本発明に係る温熱設計評価装置は、上述した温熱特性推定装置と、建物の設計後に、前記分類部が分類した前記利用者の前記温熱タイプと、建物の温熱性能および間取り、前記建物の温熱環境を調整する環境調整機器の種類を含む前記建物の設計条件から求められる前記建物の温熱環境と、前記利用者の前記温熱タイプとの適合度を評価する評価装置とを備えることを特徴とする。
本発明に係るプログラムは、コンピュータを、利用者の主観による温熱特性を取得する取得部と、前記取得部が取得した前記利用者の温熱特性から推定される快適温度の温熱環境において、前記利用者の身体における特定の複数部位について温度計測装置が計測した皮膚温が入力される入力部と、前記温度計測装置が前記利用者の皮膚温を計測したときの前記快適温度、および前記入力部に入力された前記利用者の皮膚温に基づいて、前記利用者の皮膚温について温度分布の型である複数種類の温熱タイプに分類する分類部とを備える温熱特性推定装置として機能させるものである。
本発明の構成によれば、利用者の主観による温熱特性と、利用者の身体における特定部位の皮膚温との情報を用いることによって、利用者の皮膚温の温度分布の型である複数種類の温熱タイプに分類するから、温熱タイプによって、利用者の温熱特性を推定することが可能になるという利点を有する。
また、利用者の温熱タイプが分かることにより、温熱タイプに合わせて環境調整機器を制御することが可能になり、温熱タイプに合わせた建物の設計、温熱タイプに対する建物の評価などが可能になる。
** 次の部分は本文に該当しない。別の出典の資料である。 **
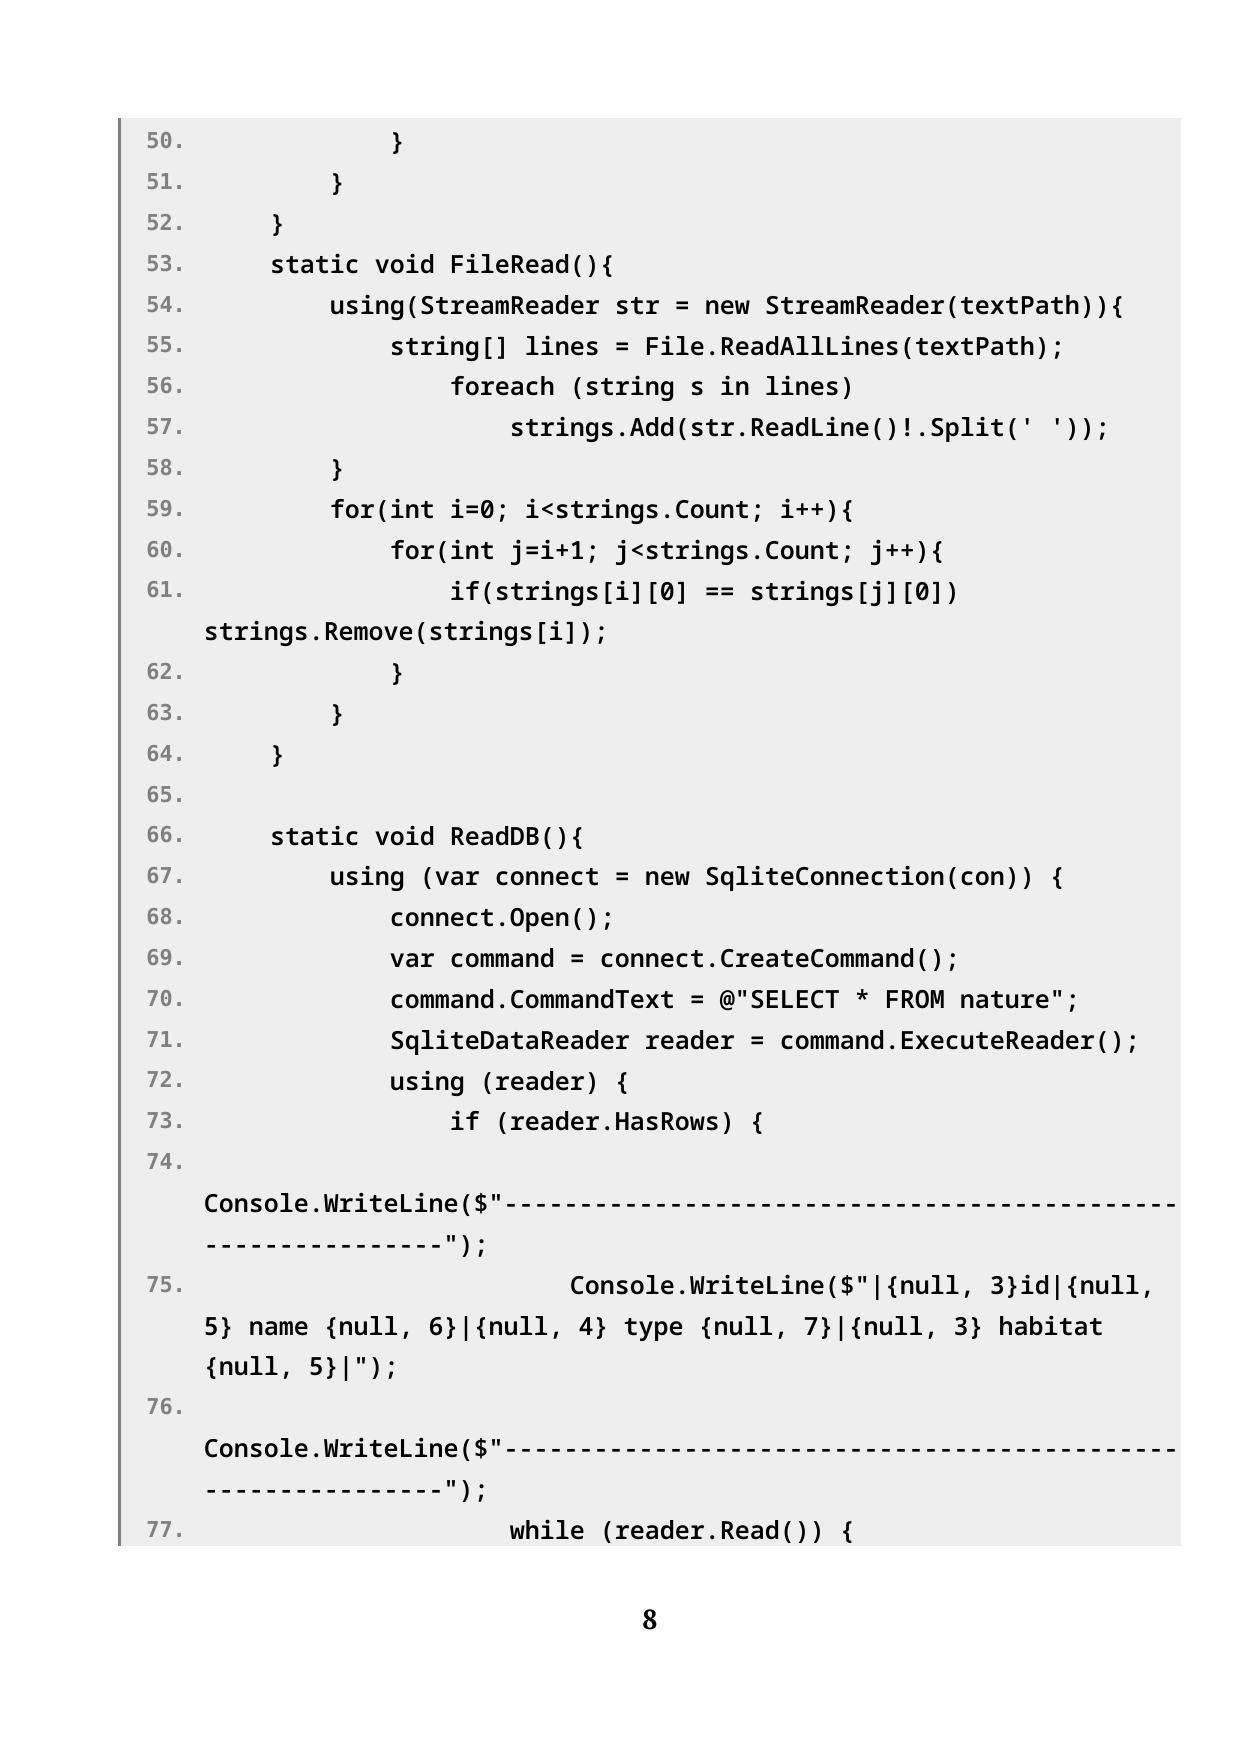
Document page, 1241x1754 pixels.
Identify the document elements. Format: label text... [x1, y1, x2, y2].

list string[] lines = File.ReadAllLines(textPath); [121, 322, 1181, 362]
list foreach (string s in lines) [121, 363, 1181, 403]
list for(int i=0; i<strings.Count; i++){ [121, 486, 1181, 526]
list connect.Open(); [121, 894, 1181, 934]
list static void ReadDB(){ [121, 812, 1181, 852]
list if (reader.HasRows) { [121, 1098, 1181, 1138]
list command.CommandText = @"SELECT * FROM nature"; [121, 976, 1181, 1016]
list while (reader.Read()) { [121, 1506, 1181, 1546]
list SqliteDataReader reader = command.ExecuteReader(); [121, 1016, 1181, 1056]
list } [121, 159, 1181, 199]
list Console.WriteLine($"-------------------------------------------------------------"); [121, 1139, 1181, 1261]
list Console.WriteLine($"|{null, 3}id|{null, 5} name {null, 6}|{null, 4} type {null, 7}|{null, 3} habitat {null, 5}|"); [121, 1261, 1181, 1383]
list Console.WriteLine($"-------------------------------------------------------------"); [121, 1384, 1181, 1506]
list strings.Add(str.ReadLine()!.Split(' ')); [121, 404, 1181, 444]
list using (reader) { [121, 1057, 1181, 1097]
list } [121, 118, 1181, 158]
list static void FileRead(){ [121, 241, 1181, 281]
list } [121, 690, 1181, 730]
list for(int j=i+1; j<strings.Count; j++){ [121, 526, 1181, 566]
list using (var connect = new SqliteConnection(con)) { [121, 853, 1181, 893]
list } [121, 200, 1181, 240]
list using(StreamReader str = new StreamReader(textPath)){ [121, 281, 1181, 321]
list } [121, 731, 1181, 771]
list } [121, 445, 1181, 485]
list if(strings[i][0] == strings[j][0]) strings.Remove(strings[i]); [121, 567, 1181, 648]
list } [121, 649, 1181, 689]
list var command = connect.CreateCommand(); [121, 935, 1181, 975]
実施形態を示すブロック図である。 同上における個人差の概念を示す図である。 同上に用いる記憶部の構成例を示す図である。 実施形態の温度環境調整装置を示すブロック図である。 実施形態の温熱設計支援装置を示すブロック図である。 実施形態の温熱設計評価装置を示すブロック図である。
図1に示すように、以下に説明する温熱特性推定装置10は、取得部11と入力部12と分類部13とを備える。取得部11は、利用者の主観による温熱特性を取得する。入力部12は、取得部11が取得した利用者の温熱特性から推定される快適温度の温熱環境において、利用者の身体における特定の複数部位について温度計測装置23が計測した皮膚温が入力される。分類部13は、温度計測装置23が利用者の皮膚温を計測したときの快適温度、および入力部12に入力された利用者の皮膚温に基づいて、利用者の皮膚温について温度分布の型である複数種類の温熱タイプに分類する。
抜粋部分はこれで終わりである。